JOHANNESBURG (miningweekly.com) – A recently completed prefeasibility study (PFS) at Liberia-focused miner Hummingbird Resources’ Dugbe gold project, has confirmed the viability of a range of options for hydroelectric power (HEP) plant use in supplying a sustainable source of power for Dugbe, as well as the south-east Liberian region.
The 14-month study also showed that hydropower could potentially reduce the 4.2-million-ounce project’s all-in sustaining costs.
CEO Dan Betts said that as the largest gold deposit in Liberia, with a $186-million net profit value at a $1 300/oz gold price, the company was keen to move the project forward to development.
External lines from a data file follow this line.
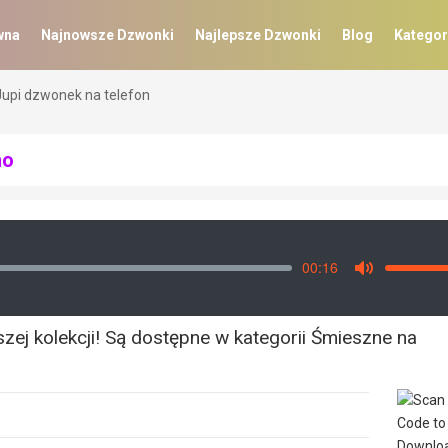
wna
Najnowsze Dzwonki
Najlepsze Dzwonki
Blog
Kategor
Jupi dzwonek na telefon
mo
00:16
Vo
Mute
ej kolekcji! Są dostępne w kategorii Śmieszne na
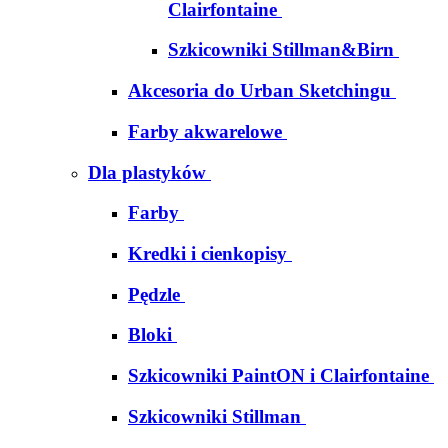
Clairfontaine
Szkicowniki Stillman&Birn
Akcesoria do Urban Sketchingu
Farby akwarelowe
Dla plastyków
Farby
Kredki i cienkopisy
Pędzle
Bloki
Szkicowniki PaintON i Clairfontaine
Szkicowniki Stillman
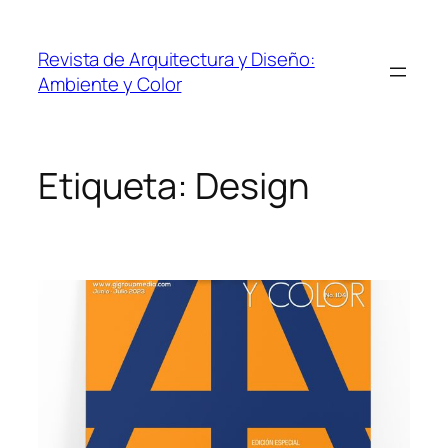
Revista de Arquitectura y Diseño:
Ambiente y Color
Etiqueta:
Design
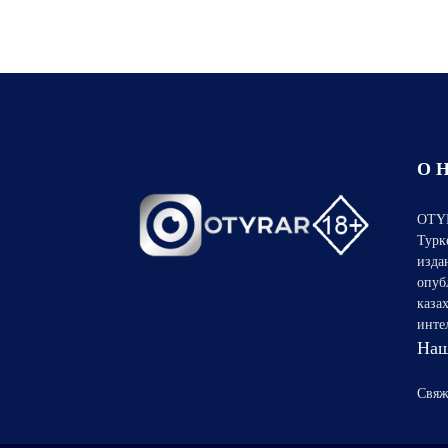
О 
OTYR
Турк
изда
опуб
каза
инте
Наш
Свяж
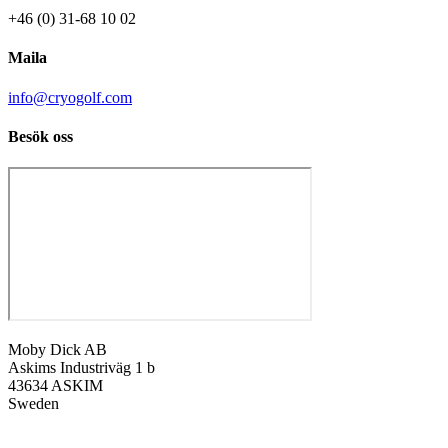
+46 (0) 31-68 10 02
Maila
info@cryogolf.com
Besök oss
Moby Dick AB
Askims Industriväg 1 b
43634 ASKIM
Sweden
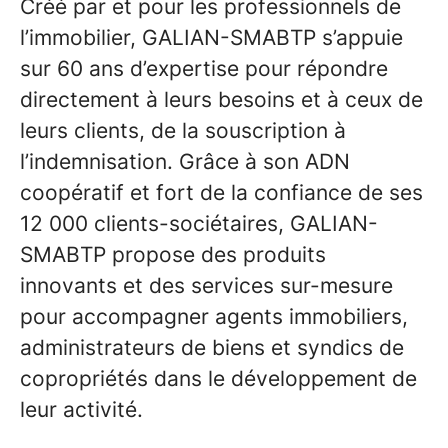
Créé par et pour les professionnels de
l’immobilier, GALIAN-SMABTP s’appuie
sur 60 ans d’expertise pour répondre
directement à leurs besoins et à ceux de
leurs clients, de la souscription à
l’indemnisation. Grâce à son ADN
coopératif et fort de la confiance de ses
12 000 clients-sociétaires, GALIAN-
SMABTP propose des produits
innovants et des services sur-mesure
pour accompagner agents immobiliers,
administrateurs de biens et syndics de
copropriétés dans le développement de
leur activité.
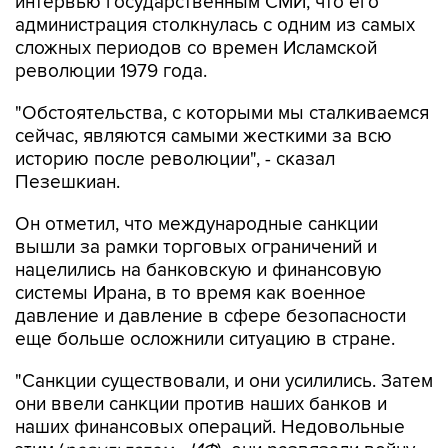
сложных периодов со времен Исламской
революции 1979 года.
"Обстоятельства, с которыми мы сталкиваемся
сейчас, являются самыми жесткими за всю
историю после революции", - сказал
Пезешкиан.
Он отметил, что международные санкции
вышли за рамки торговых ограничений и
нацелились на банковскую и финансовую
системы Ирана, в то время как военное
давление и давление в сфере безопасности
еще больше осложнили ситуацию в стране.
"Санкции существовали, и они усилились. Затем
они ввели санкции против наших банков и
наших финансовых операций. Недовольные
этим (
результатом - ИФ
), они развязали войну.
Все еще недовольные, они попытались загнать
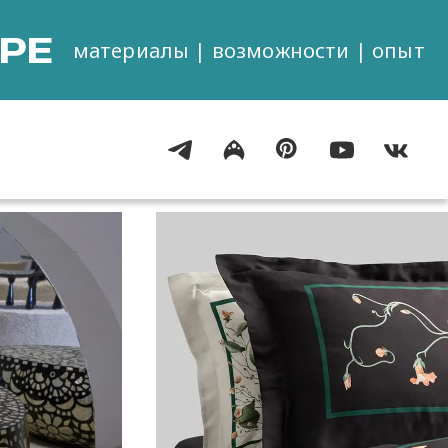
РЕ
материалы | возможности | опыт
“The delivery of the hydropower PFS is a tangible deliverable in this process. Power costs make up over a third of our total process operational expenditure (opex) and finding savings in this area will have positive implications for the project’s economics,” he added.
Hummingbird used estimates of $0.28c/kWh for rented diesel power in the PFS. “Taking the total capital expenditure and opex for the HEP plant, over the current 20-year mine life, gives you a theoretical cost of $0.05c/kWh.
“This number does not compare directly, since it does not include the impact of the financing cost of building the hydro plant, as it is not yet known how this will be done or by whom.
“However, assuming a suitable financing solution was found, this could have a materially positive impact on the economics of the Dugbe project. Therefore, we are now considering our next steps with our partners on the PFS,” Betts said.